William Reilly, chairman emeritus of the World Wildlife Fund and a former administrator of the Environmental Protection Agency, is one of many individuals who will join the company upon the completion of the deal. Reilly will become a member of the board of directors, and he will also lead the efforts to make climate stewardship an integral part of the company’s corporate policies.

Also joining the board of directors are Donald Evans, the former US secretary of commerce, James Huffines, chairman of the University of Texas Board of Regents, and Lyndon Olson, Jr., former Texas representative and former US ambassador to Sweden.

James Baker, the former US secretary of state, will become the advisory chairman to the investment group. Baker was formerly a senior advisor to The Carlyle Group.

TXU serves more than 2.1 million customers in Texas. Its generation methods include nuclear and coal-fired generation. It is also the largest supplier of wind-generated electricity in Texas and the fifth largest in the US.
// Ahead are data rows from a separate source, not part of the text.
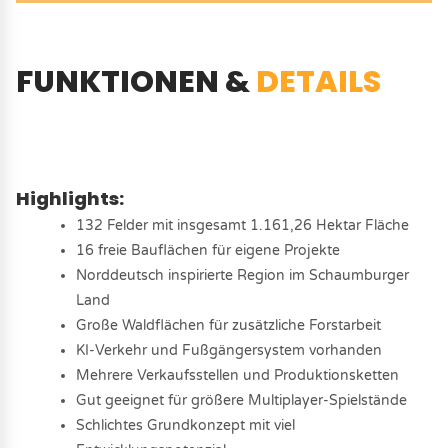
FUNKTIONEN &
DETAILS
Highlights:
132 Felder mit insgesamt 1.161,26 Hektar Fläche
16 freie Bauflächen für eigene Projekte
Norddeutsch inspirierte Region im Schaumburger
Land
Große Waldflächen für zusätzliche Forstarbeit
KI-Verkehr und Fußgängersystem vorhanden
Mehrere Verkaufsstellen und Produktionsketten
Gut geeignet für größere Multiplayer-Spielstände
Schlichtes Grundkonzept mit viel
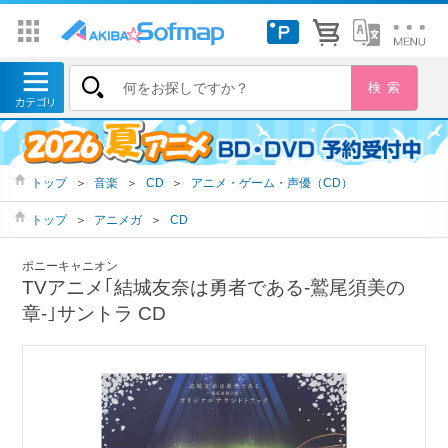
トップ
＞
音楽
＞
CD
＞
アニメ・ゲーム・声優（CD）
トップ
＞
アニメガ
＞
CD
ポニーキャニオン
TVアニメ｢結城友奈は勇者である-鷲尾須美の
章-｣サントラ CD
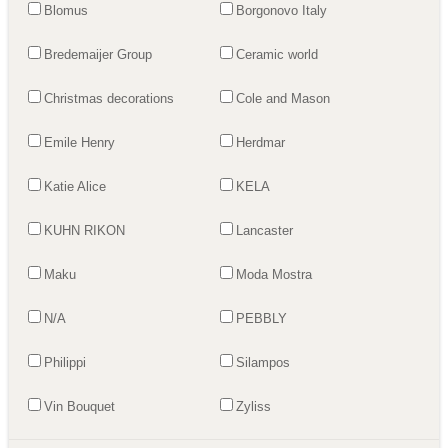
Blomus
Borgonovo Italy
Bredemaijer Group
Ceramic world
Christmas decorations
Cole and Mason
Emile Henry
Herdmar
Katie Alice
KELA
KUHN RIKON
Lancaster
Maku
Moda Mostra
N/A
PEBBLY
Philippi
Silampos
Vin Bouquet
Zyliss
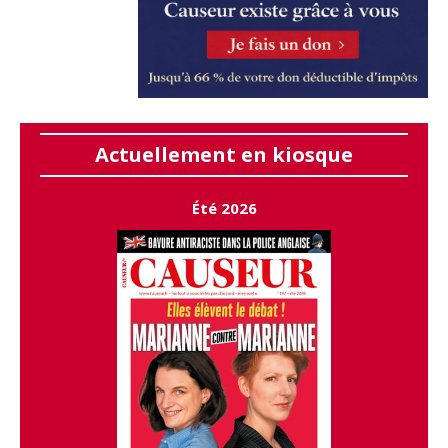
Actuellement en kiosque
Été 2026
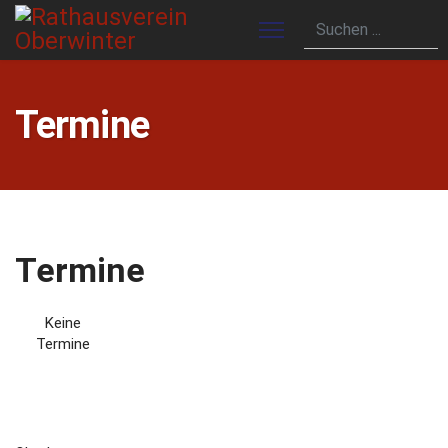
Termine
Termine
Keine
Termine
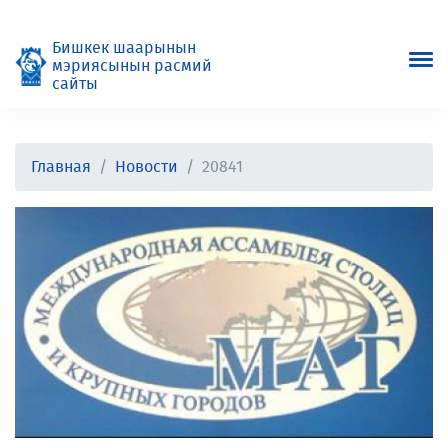
Бишкек шаарынын
мэриясынын расмий
сайты
Главная
Новости
20841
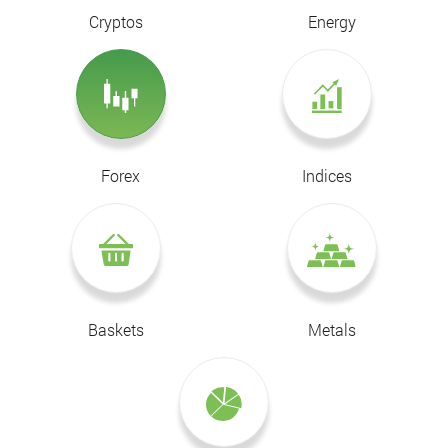
Cryptos
Energy
Forex
Indices
Baskets
Metals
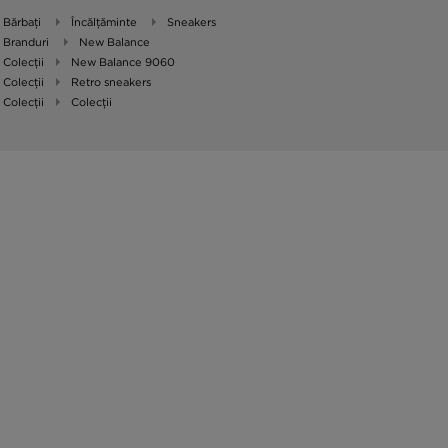
Bărbați
Încălțăminte
Sneakers
Branduri
New Balance
Colecții
New Balance 9060
Colecții
Retro sneakers
Colecții
Colecții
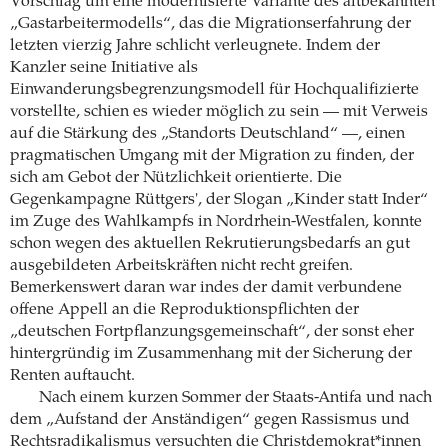
Vorschlag um eine modernisierte Variante des altbekannten
„Gastarbeitermodells“, das die Migrationserfahrung der
letzten vierzig Jahre schlicht verleugnete. Indem der
Kanzler seine Initiative als
Einwanderungsbegrenzungsmodell für Hochqualifizierte
vorstellte, schien es wieder möglich zu sein — mit Verweis
auf die Stärkung des „Standorts Deutschland“ —, einen
pragmatischen Umgang mit der Migration zu finden, der
sich am Gebot der Nützlichkeit orientierte. Die
Gegenkampagne Rüttgers', der Slogan „Kinder statt Inder“
im Zuge des Wahlkampfs in Nordrhein-Westfalen, konnte
schon wegen des aktuellen Rekrutierungsbedarfs an gut
ausgebildeten Arbeitskräften nicht recht greifen.
Bemerkenswert daran war indes der damit verbundene
offene Appell an die Reproduktionspflichten der
„deutschen Fortpflanzungsgemeinschaft“, der sonst eher
hintergründig im Zusammenhang mit der Sicherung der
Renten auftaucht.
Nach einem kurzen Sommer der Staats-Antifa und nach
dem „Aufstand der Anständigen“ gegen Rassismus und
Rechtsradikalismus versuchten die Christdemokrat*innen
Citigroup, Goldman Sachs, JP Morgan, Lehman Brothers and Morgan Stanley provided committed financing to this deal. Credit Suisse and Lazard were advisors for TXU.

This largest-ever buyout follows closely on the heels of the previous record-holder, The Blackstone Group’s $39 billion purchase of Sam Zell’s US real estate company Equity Office Properties on February 7. That deal trumped the $33 billion buyout of US hospital chain HCA by Bain Capital, KKR and Merrill Lynch Global Private Equity last July. The HCA buyout took the title of largest-ever away from KKR’s buyout of RJR Nabisco in 1988.